━━ Data extracts
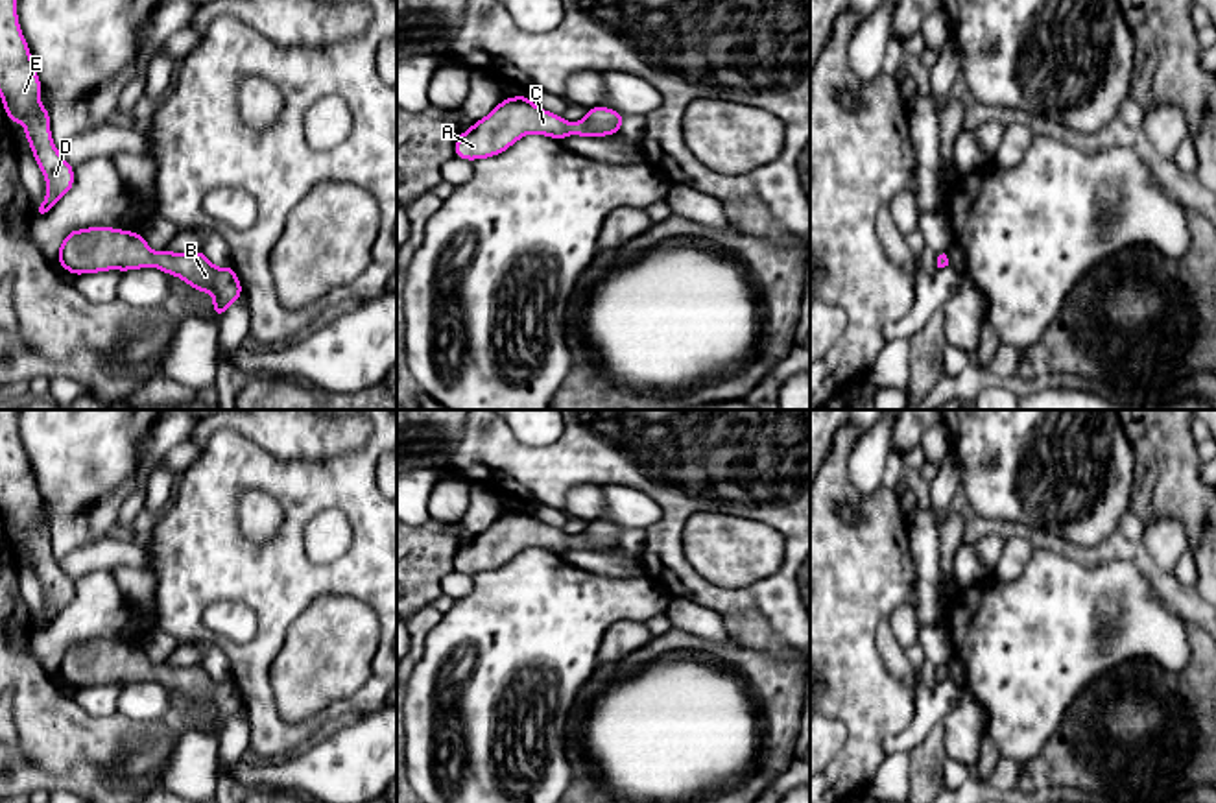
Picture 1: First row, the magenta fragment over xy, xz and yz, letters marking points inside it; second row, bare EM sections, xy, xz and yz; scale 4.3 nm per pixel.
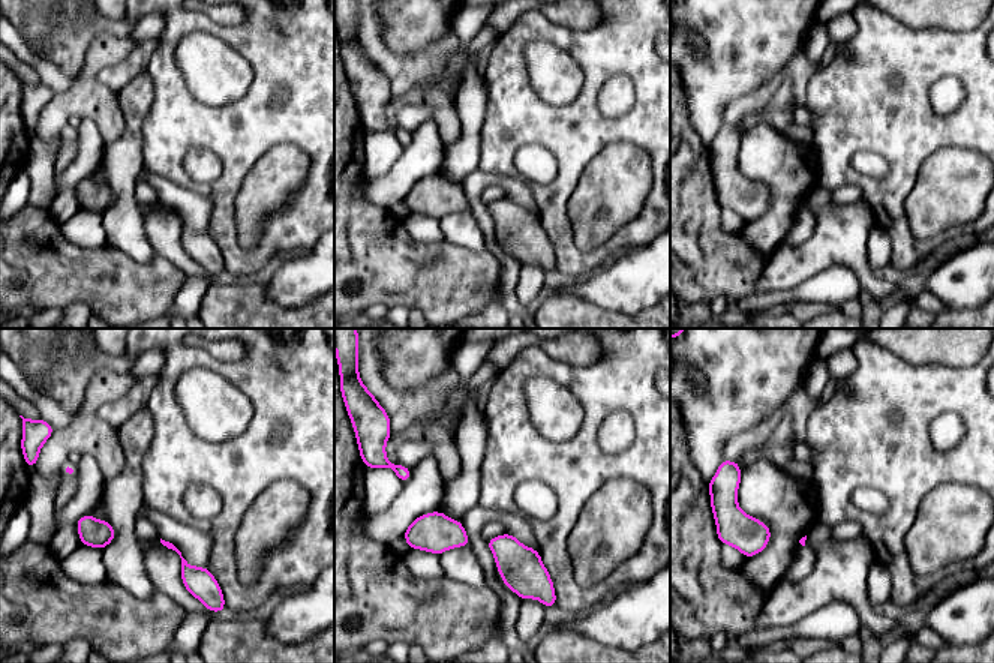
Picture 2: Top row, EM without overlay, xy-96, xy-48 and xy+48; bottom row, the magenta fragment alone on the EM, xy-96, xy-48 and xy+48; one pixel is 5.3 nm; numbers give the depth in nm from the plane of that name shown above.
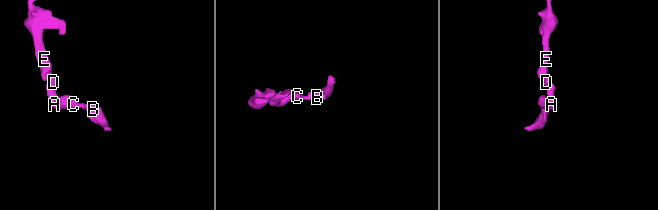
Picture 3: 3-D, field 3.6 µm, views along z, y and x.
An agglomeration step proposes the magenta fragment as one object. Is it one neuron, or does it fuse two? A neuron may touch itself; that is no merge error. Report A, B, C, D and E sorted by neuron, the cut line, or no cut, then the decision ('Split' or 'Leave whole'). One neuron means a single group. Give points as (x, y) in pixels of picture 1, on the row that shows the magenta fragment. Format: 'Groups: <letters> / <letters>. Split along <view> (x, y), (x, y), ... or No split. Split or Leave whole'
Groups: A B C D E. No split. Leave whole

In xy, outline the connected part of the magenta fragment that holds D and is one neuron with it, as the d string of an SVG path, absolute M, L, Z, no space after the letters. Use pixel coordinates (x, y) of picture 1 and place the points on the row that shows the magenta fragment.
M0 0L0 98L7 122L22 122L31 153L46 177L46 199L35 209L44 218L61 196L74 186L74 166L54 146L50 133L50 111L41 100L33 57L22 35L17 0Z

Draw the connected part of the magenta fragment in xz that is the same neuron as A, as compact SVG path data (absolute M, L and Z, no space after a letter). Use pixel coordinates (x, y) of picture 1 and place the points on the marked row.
━━━━
━━ Data extracts
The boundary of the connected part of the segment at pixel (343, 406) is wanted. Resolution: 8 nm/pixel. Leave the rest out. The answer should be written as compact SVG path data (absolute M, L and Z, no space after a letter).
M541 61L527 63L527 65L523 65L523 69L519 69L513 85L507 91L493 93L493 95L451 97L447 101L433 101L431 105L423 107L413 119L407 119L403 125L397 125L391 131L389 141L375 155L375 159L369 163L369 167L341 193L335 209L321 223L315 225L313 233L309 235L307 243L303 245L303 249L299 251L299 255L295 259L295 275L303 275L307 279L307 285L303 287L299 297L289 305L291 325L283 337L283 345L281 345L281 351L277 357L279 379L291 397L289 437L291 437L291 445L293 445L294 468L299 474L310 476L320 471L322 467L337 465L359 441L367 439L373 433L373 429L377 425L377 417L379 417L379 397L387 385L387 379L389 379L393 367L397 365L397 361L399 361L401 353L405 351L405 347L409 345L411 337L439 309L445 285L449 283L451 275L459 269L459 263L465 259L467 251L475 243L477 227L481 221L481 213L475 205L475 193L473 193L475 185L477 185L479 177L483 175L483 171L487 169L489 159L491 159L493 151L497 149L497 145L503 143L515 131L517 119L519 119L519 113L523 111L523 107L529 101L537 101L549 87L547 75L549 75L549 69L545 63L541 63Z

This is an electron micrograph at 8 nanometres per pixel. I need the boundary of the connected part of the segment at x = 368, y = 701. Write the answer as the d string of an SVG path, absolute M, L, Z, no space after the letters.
━━━━
> Try it: Find where the line with "Picture 1: First" sits in the material above and where the line with "Picture 3: 3-D, field" sits. Set down exactly the lines from the first to the second, both included and nothing else, without pictures.

> Result of this task:
Picture 1: First row, the magenta fragment over xy, xz and yz, letters marking points inside it; second row, bare EM sections, xy, xz and yz; scale 4.3 nm per pixel.
Picture 2: Top row, EM without overlay, xy-96, xy-48 and xy+48; bottom row, the magenta fragment alone on the EM, xy-96, xy-48 and xy+48; one pixel is 5.3 nm; numbers give the depth in nm from the plane of that name shown above.
Picture 3: 3-D, field 3.6 µm, views along z, y and x.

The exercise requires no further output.